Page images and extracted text
━━━━━━━━━━━━━━━━━━━━

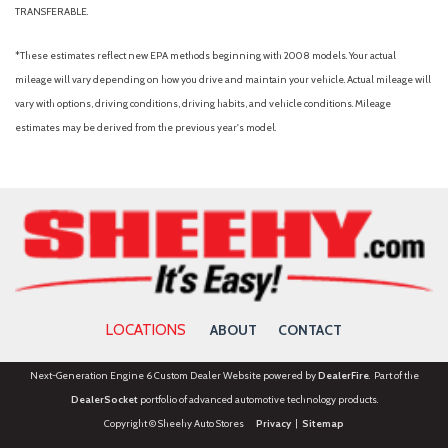
TRANSFERABLE.
*These estimates reflect new EPA methods beginning with 2008 models. Your actual
mileage will vary depending on how you drive and maintain your vehicle. Actual mileage will
vary with options, driving conditions, driving habits, and vehicle conditions. Mileage
estimates may be derived from the previous year's model.
LOCATIONS
ABOUT
CONTACT
Next-Generation Engine 6 Custom Dealer Website powered by
DealerFire
. Part of the
DealerSocket
portfolio of advanced automotive technology products.
Copyright © Sheehy Auto Stores
Privacy
|
Sitemap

━━━━━━━━━━━━━━━━━━━━

ASSIGNMENT
Transcribe every entry exactly. Leave out the pictures.

RESPONSE TO THIS TASK
TRANSFERABLE.
*These estimates reflect new EPA methods beginning with 2008 models. Your actual
mileage will vary depending on how you drive and maintain your vehicle. Actual mileage will
vary with options, driving conditions, driving habits, and vehicle conditions. Mileage
estimates may be derived from the previous year's model.
LOCATIONS
ABOUT
CONTACT
Next-Generation Engine 6 Custom Dealer Website powered by
DealerFire
. Part of the
DealerSocket
portfolio of advanced automotive technology products.
Copyright © Sheehy Auto Stores
Privacy
|
Sitemap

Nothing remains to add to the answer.